Ileoanal anastomosis can be an effective treatment for ulcerative colitis, especially for people in your situation who have difficulty controlling symptoms with medication. The procedure is complex, and it usually requires two surgeries. But for those with severe ulcerative colitis, it can significantly improve quality of life.
Ulcerative colitis is a form of inflammatory bowel disease that affects only the colon. It does not involve the small intestine. The severity of this disease can vary significantly from one person to another. In some people with mild to moderate forms of ulcerative colitis, medication can control symptoms, and no other treatment is needed. For others, abdominal pain, rectal bleeding, diarrhea, cramps and weight loss are persistent, even with medication.
For the second group, surgery may be a reasonable choice. Surgery for ulcerative colitis usually involves removing the entire colon and rectum. In the past, the surgery included creating an opening in the abdomen, called an ileostomy, where stool would leave the body. This ileostomy was permanent. A small pouch or bag was placed over that opening to collect stool.
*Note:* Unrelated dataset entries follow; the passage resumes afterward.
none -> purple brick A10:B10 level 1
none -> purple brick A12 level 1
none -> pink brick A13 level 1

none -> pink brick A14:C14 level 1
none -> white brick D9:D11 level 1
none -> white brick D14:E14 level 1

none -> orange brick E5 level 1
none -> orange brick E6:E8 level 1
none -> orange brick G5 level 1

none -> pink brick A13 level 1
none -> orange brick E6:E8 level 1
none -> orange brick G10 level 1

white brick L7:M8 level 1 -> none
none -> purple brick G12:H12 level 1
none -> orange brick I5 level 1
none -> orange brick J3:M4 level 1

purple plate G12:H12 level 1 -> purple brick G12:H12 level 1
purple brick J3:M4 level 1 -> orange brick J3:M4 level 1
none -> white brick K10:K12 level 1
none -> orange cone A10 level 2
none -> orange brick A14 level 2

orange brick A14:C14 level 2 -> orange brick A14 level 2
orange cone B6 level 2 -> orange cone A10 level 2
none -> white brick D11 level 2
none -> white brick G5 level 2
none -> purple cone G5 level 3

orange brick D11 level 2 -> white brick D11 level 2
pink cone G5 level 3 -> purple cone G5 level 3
Now, however, ileoanal anastomosis offers people with ulcerative colitis the option of surgery without needing to wear a bag permanently. The procedure still involves taking out the colon and rectum. But instead of making a hole through the abdomen, the surgeon constructs a pouch inside the body using the small intestine. This internal pouch is connected to the anus, so bowel movements leave the body through the normal route.
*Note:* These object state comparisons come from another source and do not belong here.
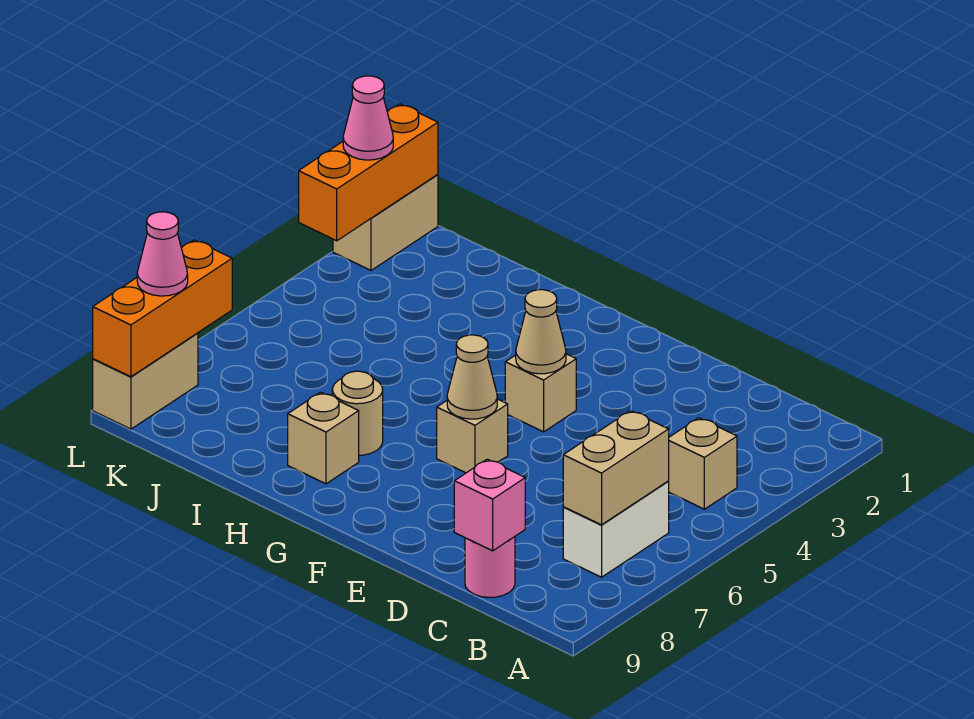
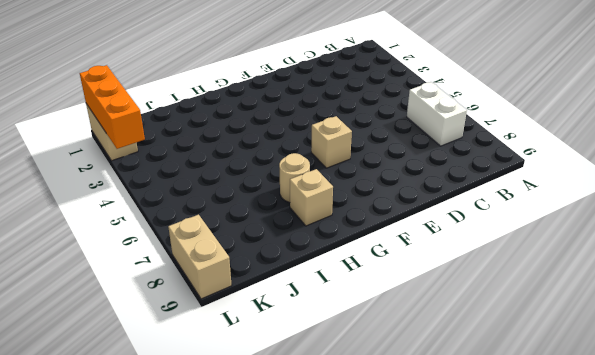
none -> tan brick B4 level 1
none -> pink round brick C9 level 1
none -> tan brick F4 level 1

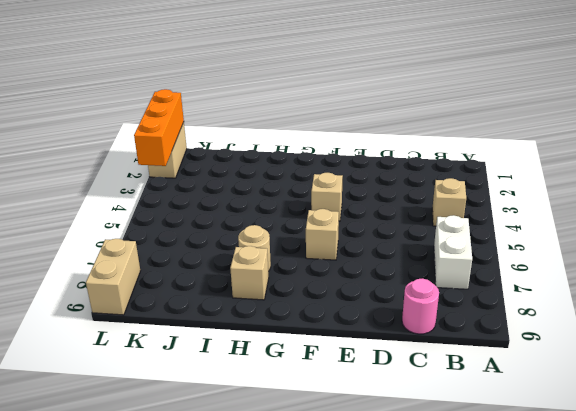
none -> tan brick B6:B7 level 2
none -> pink brick C9 level 2
none -> tan cone F4 level 2

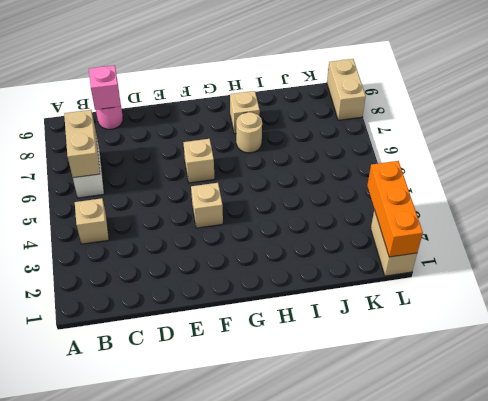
none -> tan cone F4 level 2
none -> tan cone F6 level 2
none -> orange brick L7:L9 level 2

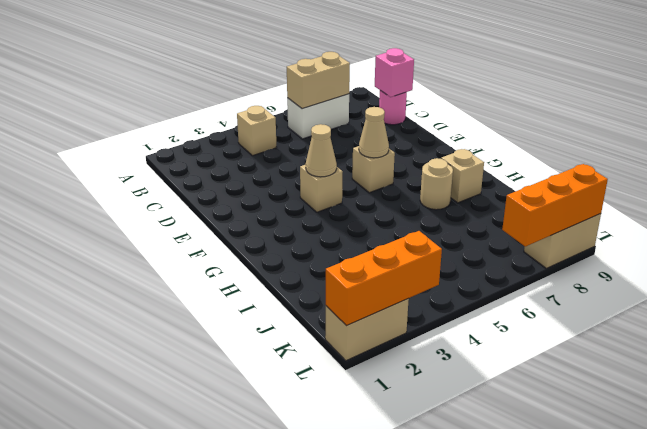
none -> pink cone L2 level 3
none -> pink cone L8 level 3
Ileoanal anastomosis is usually a two-stage procedure. During the first operation, the surgeon removes the colon and rectum, creates the internal pouch and connects it to the anus. Because the new pouch needs time to heal before it will work properly, a temporary ileostomy is also made that allows stool to leave the body through that opening during the healing process.
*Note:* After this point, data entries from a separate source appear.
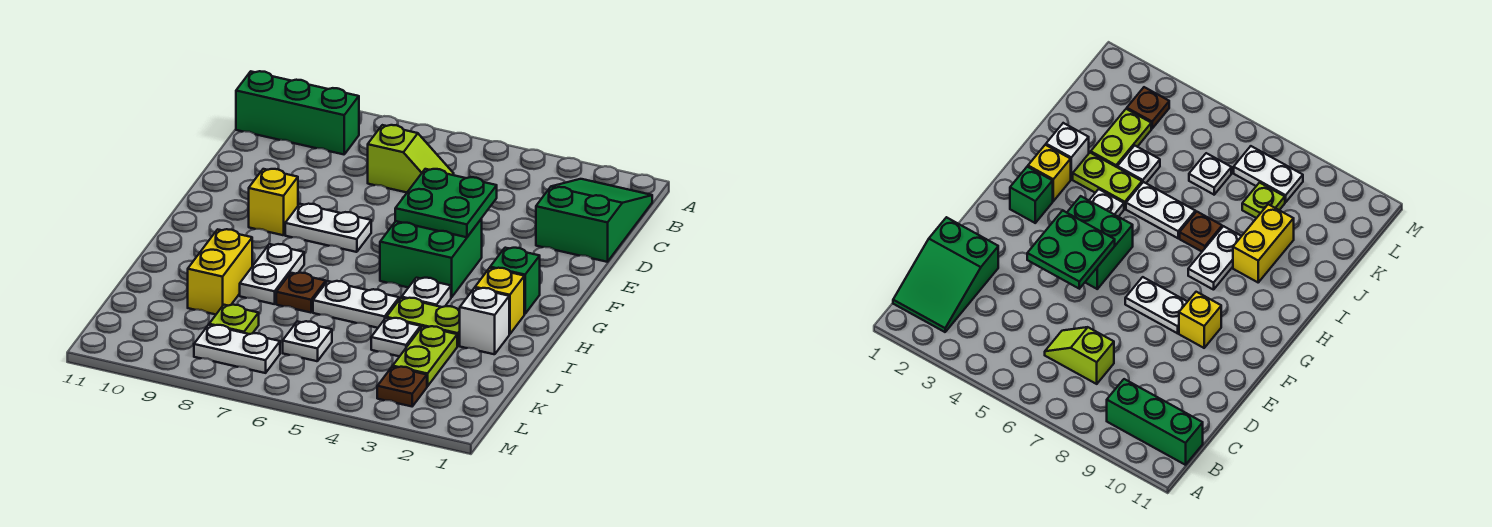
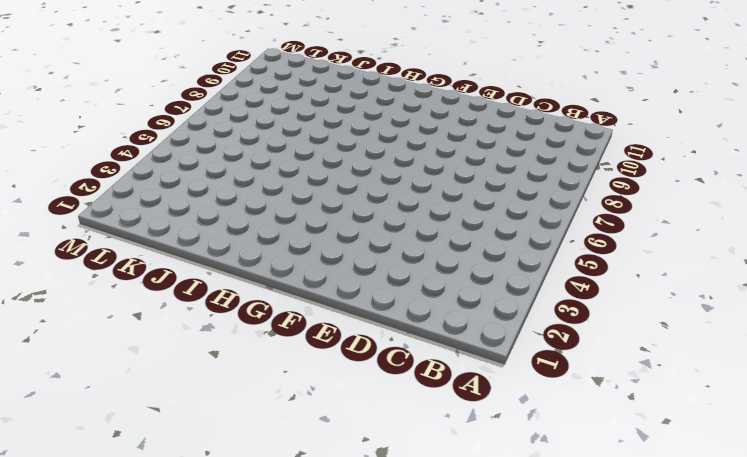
none -> green slope B1:D2 level 1 top D
none -> green brick B9:B11 level 1
none -> lime slope C6:C7 level 1 top 7

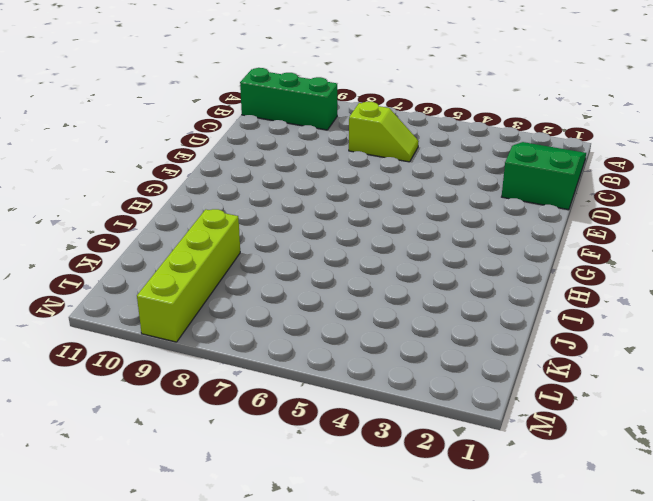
lime brick J9:M9 level 1 -> yellow brick I9:J9 level 1
none -> green brick F4:G5 level 1
none -> white plate F7:F8 level 1
none -> yellow brick F9 level 1

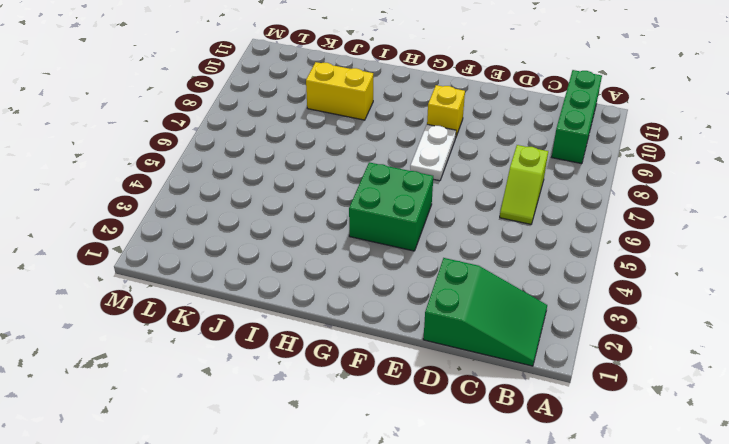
none -> green brick G2 level 1
none -> yellow brick H2 level 1
none -> white plate H4 level 1

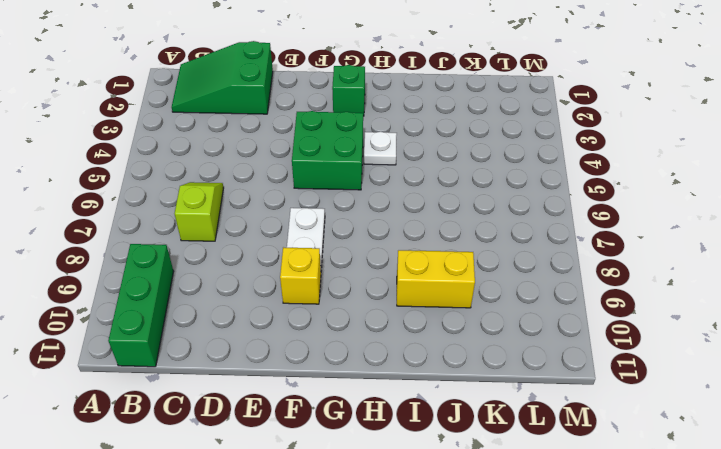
none -> yellow brick H2 level 1
none -> white plate H8:I8 level 1
none -> white brick I2 level 1

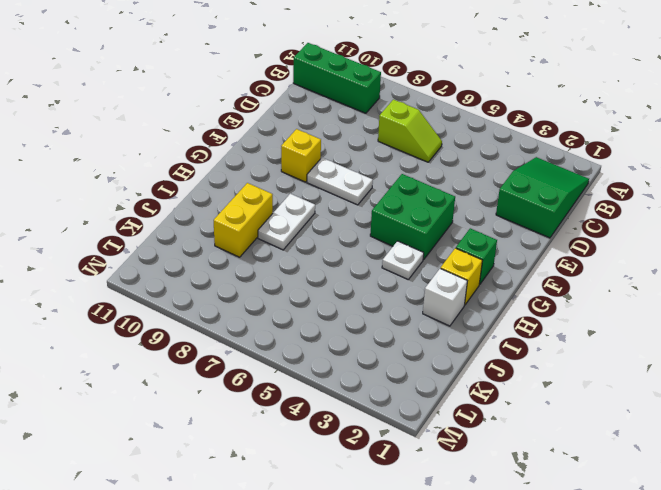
none -> lime plate I3:I4 level 1
none -> white plate I5:I6 level 1
none -> brown plate I7 level 1

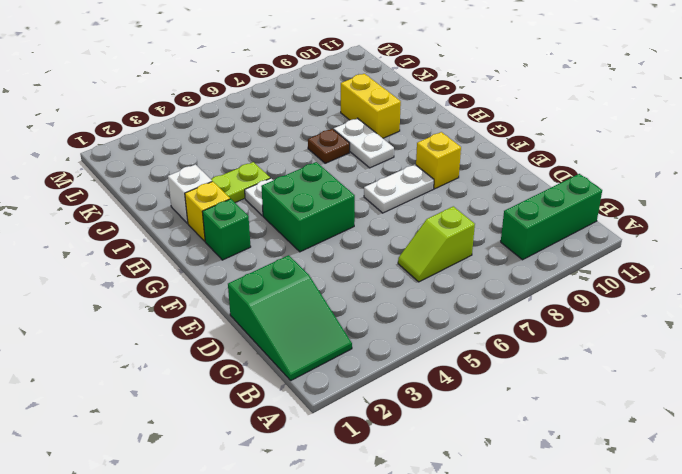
none -> white plate I5:I6 level 1
none -> lime plate J3:K3 level 1
none -> white plate J4 level 1

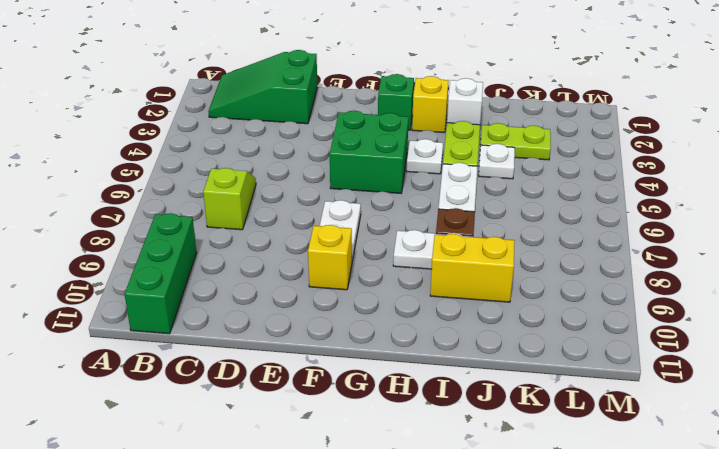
none -> white plate K6 level 1
none -> lime plate K8 level 1
none -> brown plate L3 level 1

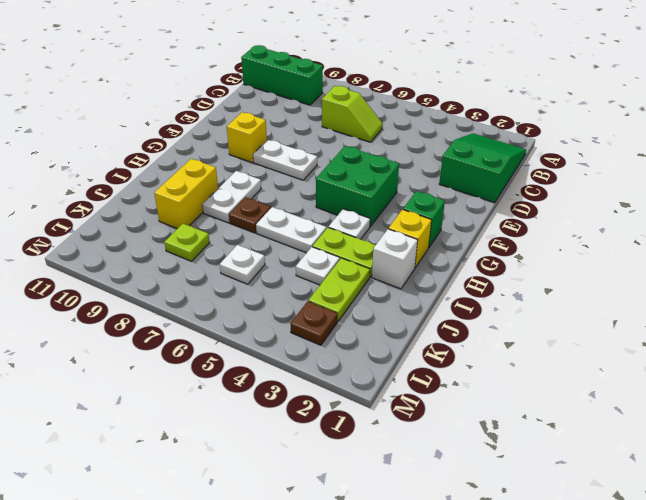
none -> white plate L7:L8 level 1
none -> green plate E4:F5 level 2

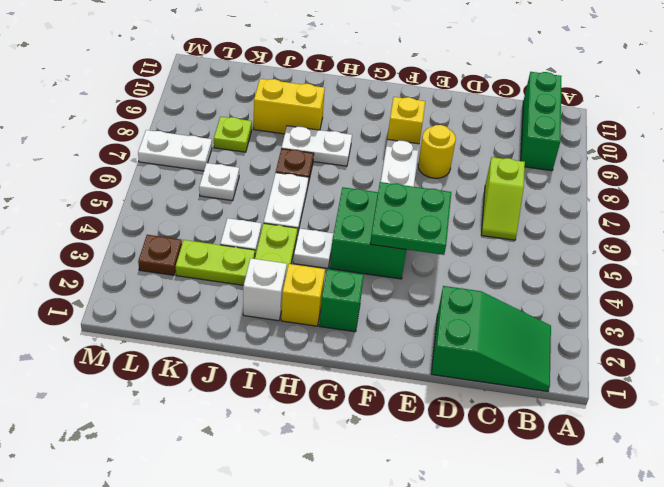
yellow round brick E8 level 1 -> none
white plate L7:M7 level 1 -> white plate L7:L8 level 1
During the second operation, the surgeon closes the temporary ileostomy, so stool can move through the small intestine and the new internal pouch, and then out through the anus. The time between the first and second surgeries is usually about three months.
Before and after the first operation, your health care team teaches you how to manage the temporary ileostomy. You may need to make some changes to your diet or eating habits while you have the ileostomy to avoid problems such as undigested food blocking the opening. For most people, though, a temporary ileostomy does not pose significant challenges.
The risks of ileoanal anastomosis are similar to the risks involved with any surgical procedure, including infection, bleeding and blood clots. After surgery, possible complications include inflammation developing within the new pouch, and a buildup of scar tissue where the pouch is connected to the anus. However, these problems usually are effectively managed without additional surgery.
By removing the colon, ileoanal anastomosis eliminates ulcerative colitis. Bowel movements after surgery can be more frequent, and they may be watery or soft because the colon is not present to absorb water. But, for most people, symptoms such as pain, cramps, diarrhea and urgent bowel movements disappear after ileoanal anastomosis and, as a result, their overall quality of life is much better than it was before surgery.
— John Pemberton, M.D., Colon and Rectal Surgery, Mayo Clinic, Rochester, Minn.